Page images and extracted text
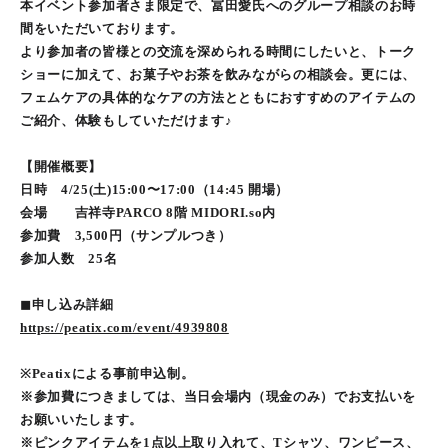
本イベント参加者さま限定で、冨田愛氏へのグループ相談のお時
間をいただいております。
より参加者の皆様との交流を深められる時間にしたいと、トーク
ショーに加えて、お菓子やお茶を飲みながらの相談会。更には、
フェムケアの具体的なケアの方法とともにおすすめのアイテムの
ご紹介、体験もしていただけます♪
【開催概要】
日時 4/25(土)15:00〜17:00（14:45 開場）
会場 吉祥寺PARCO 8階 MIDORI.so内
参加費 3,500円（サンプルつき）
参加人数 25名
◼︎申し込み詳細
https://peatix.com/event/4939808
※Peatixによる事前申込制。
※参加費につきましては、当日会場内（現金のみ）でお支払いを
お願いいたします。
※ピンクアイテムを1点以上取り入れて、Tシャツ、ワンピース、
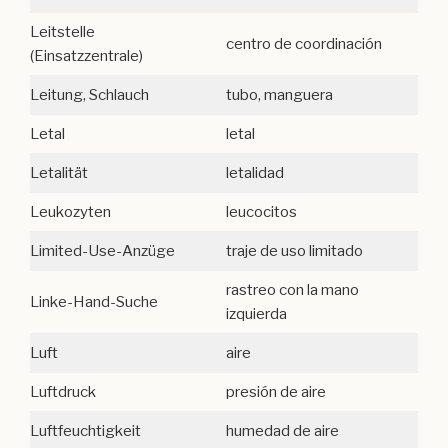
Leitstelle
centro de coordinación
(Einsatzzentrale)
Leitung, Schlauch
tubo, manguera
Letal
letal
Letalität
letalidad
Leukozyten
leucocitos
Limited-Use-Anzüge
traje de uso limitado
rastreo con la mano
Linke-Hand-Suche
izquierda
Luft
aire
Luftdruck
presión de aire
Luftfeuchtigkeit
humedad de aire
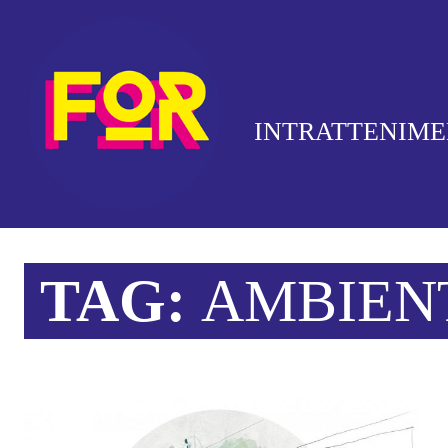
INTRATTENIM
TAG:
AMBIEN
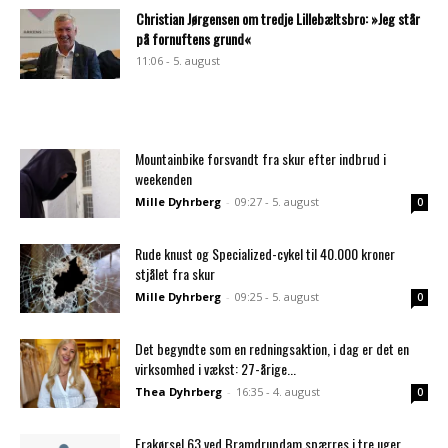
Christian Jørgensen om tredje Lillebæltsbro: »Jeg står
på fornuftens grund«
11:06 - 5. august
Mountainbike forsvandt fra skur efter indbrud i
weekenden
Mille Dyhrberg
-
09:27 - 5. august
0
Rude knust og Specialized-cykel til 40.000 kroner
stjålet fra skur
Mille Dyhrberg
-
09:25 - 5. august
0
Det begyndte som en redningsaktion, i dag er det en
virksomhed i vækst: 27-årige...
Thea Dyhrberg
-
16:35 - 4. august
0
Frakørsel 63 ved Bramdrupdam spærres i tre uger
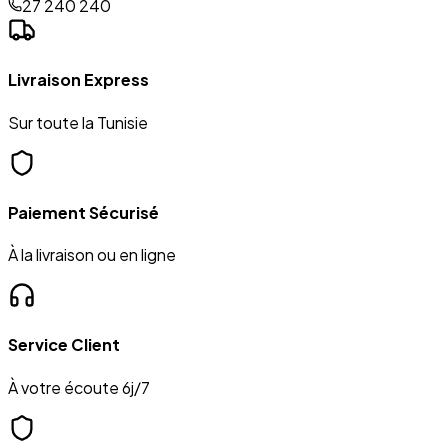
27 240 240
Livraison Express
Sur toute la Tunisie
Paiement Sécurisé
À la livraison ou en ligne
Service Client
À votre écoute 6j/7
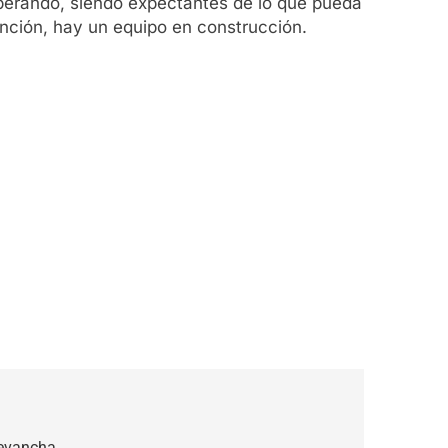
perando, siendo expectantes de lo que pueda
ención, hay un equipo en construcción.
revancha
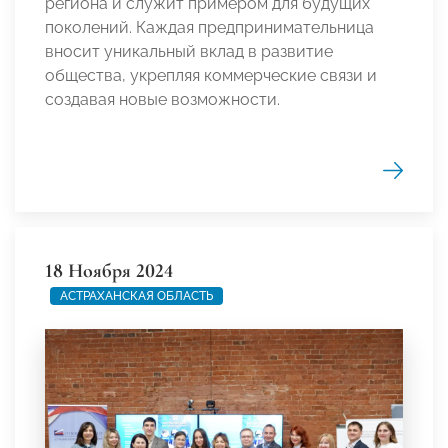
региона и служит примером для будущих
поколений. Каждая предпринимательница
вносит уникальный вклад в развитие
общества, укрепляя коммерческие связи и
создавая новые возможности.
18 Ноября 2024
АСТРАХАНСКАЯ ОБЛАСТЬ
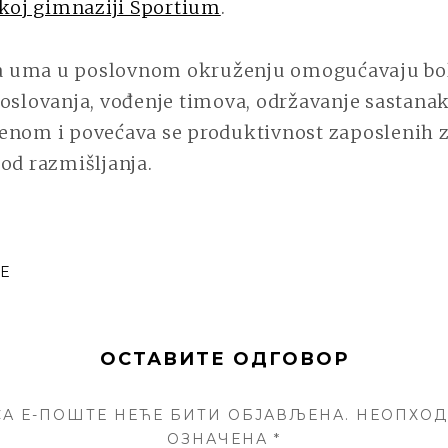
koj gimnaziji Sportium
.
 uma u poslovnom okruženju omogućavaju bo
oslovanja, vođenje timova, održavanje sastanak
enom i povećava se produktivnost zaposlenih 
od razmišljanja.
E
ОСТАВИТЕ ОДГОВОР
А Е-ПОШТЕ НЕЋЕ БИТИ ОБЈАВЉЕНА.
НЕОПХОД
ОЗНАЧЕНА
*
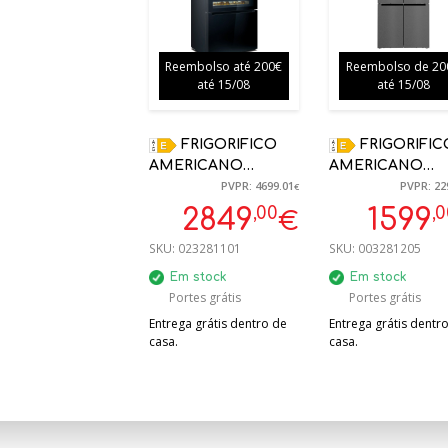
Reembolso até 200€
Reembolso de 20
até 15/08
até 15/08
FRIGORIFICO
FRIGORIFICO
AMERICANO
AMERICANO
PVPR: 4699.01
PVPR: 22
SIEMENS
BOSCH KFI96A
€
KF96RSBEA PRETO
574 L BLACKIN
,00
,
2849
1599
€
183X90.6X73.6CM C/
183 X 90,5 X 73.1
SKU:
023281101
SKU:
003281205
GARRAFEIRA | 5
ANOS GARANTIA
Em stock
Em stock
Portes grátis
Portes grátis
Entrega grátis dentro de
Entrega grátis dentr
casa.
casa.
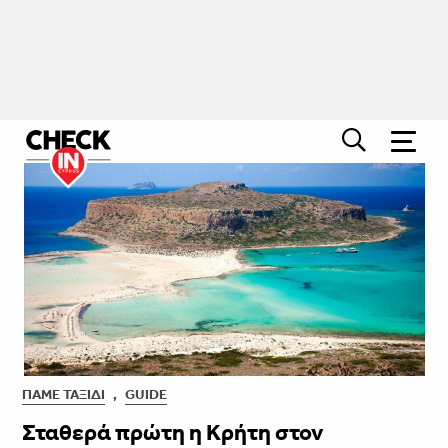
ΠΆΜΕ ΤΑΞΊΔΙ
,
GUIDE
Σταθερά πρώτη η Κρήτη στον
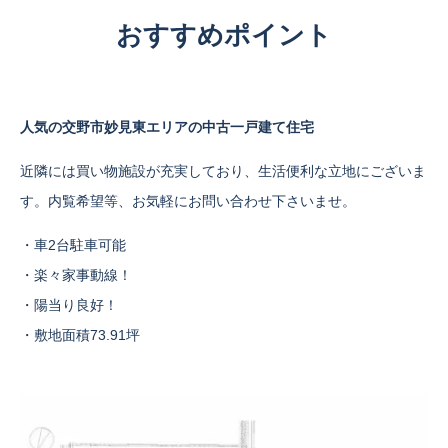
おすすめポイント
人気の交野市妙見東エリアの中古一戸建て住宅
近隣には買い物施設が充実しており、生活便利な立地にございま
す。内覧希望等、お気軽にお問い合わせ下さいませ。
・車2台駐車可能
・楽々家事動線！
・陽当り良好！
・敷地面積73.91坪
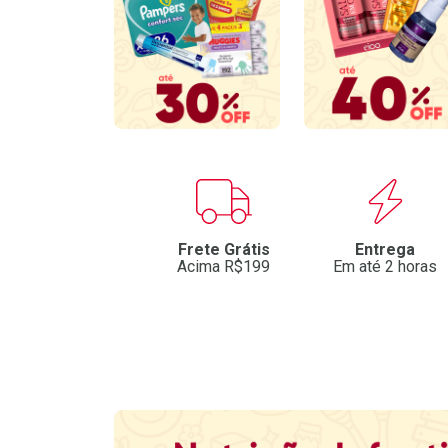
Benefícios
Frete Grátis
Entrega
Acima R$199
Em até 2 horas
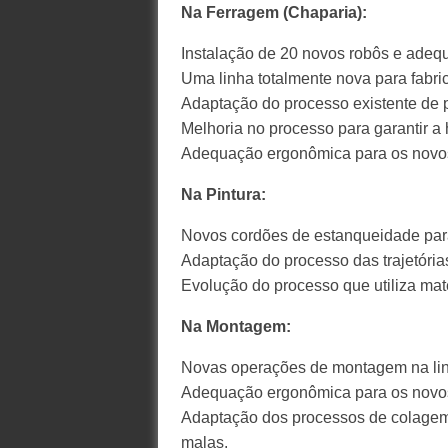
Na Ferragem (Chaparia):
Instalação de 20 novos robôs e adequ
Uma linha totalmente nova para fabri
Adaptação do processo existente de pr
Melhoria no processo para garantir a
Adequação ergonômica para os novos
Na Pintura:
Novos cordões de estanqueidade para
Adaptação do processo das trajetórias
Evolução do processo que utiliza mater
Na Montagem:
Novas operações de montagem na lin
Adequação ergonômica para os novos
Adaptação dos processos de colagem d
malas.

**WHAT TO PRODUCE**
Set down exactly, line for line, the data from the line that contains "Sur toute la Tunisie" through its last line, keeping pictures out.

**WRITTEN SOLUTION**
Sur toute la Tunisie
Paiement Sécurisé
À la livraison ou en ligne
Service Client
À votre écoute 6j/7
perando, siendo expectantes de lo que pueda
ención, hay un equipo en construcción.
revancha
региона и служит примером для будущих
поколений. Каждая предпринимательница
вносит уникальный вклад в развитие
общества, укрепляя коммерческие связи и
создавая новые возможности.
18 Ноября 2024
АСТРАХАНСКАЯ ОБЛАСТЬ
koj gimnaziji Sportium
.
 uma u poslovnom okruženju omogućavaju bo
oslovanja, vođenje timova, održavanje sastanak
enom i povećava se produktivnost zaposlenih 
od razmišljanja.
E
ОСТАВИТЕ ОДГОВОР
А Е-ПОШТЕ НЕЋЕ БИТИ ОБЈАВЉЕНА.
НЕОПХОД
ОЗНАЧЕНА
*
Reembolso até 200€
Reembolso de 20
até 15/08
até 15/08
FRIGORIFICO
FRIGORIFICO
AMERICANO
AMERICANO
PVPR: 4699.01
PVPR: 22
SIEMENS
BOSCH KFI96A
€
KF96RSBEA PRETO
574 L BLACKIN
,00
,
2849
1599
€
183X90.6X73.6CM C/
183 X 90,5 X 73.1
SKU:
023281101
SKU:
003281205
GARRAFEIRA | 5
ANOS GARANTIA
Em stock
Em stock
Portes grátis
Portes grátis
Entrega grátis dentro de
Entrega grátis dentr
casa.
casa.
ΠΆΜΕ ΤΑΞΊΔΙ
,
GUIDE
Σταθερά πρώτη η Κρήτη στον
おすすめポイント
人気の交野市妙見東エリアの中古一戸建て住宅
近隣には買い物施設が充実しており、生活便利な立地にございま
す。内覧希望等、お気軽にお問い合わせ下さいませ。
・車2台駐車可能
・楽々家事動線！
・陽当り良好！
・敷地面積73.91坪
Benefícios
Frete Grátis
Entrega
Acima R$199
Em até 2 horas
Na Ferragem (Chaparia):
Instalação de 20 novos robôs e adequ
Uma linha totalmente nova para fabri
Adaptação do processo existente de pr
Melhoria no processo para garantir a
Adequação ergonômica para os novos
Na Pintura:
Novos cordões de estanqueidade para
Adaptação do processo das trajetórias
Evolução do processo que utiliza mater
Na Montagem:
Novas operações de montagem na lin
Adequação ergonômica para os novos
Adaptação dos processos de colagem d
malas.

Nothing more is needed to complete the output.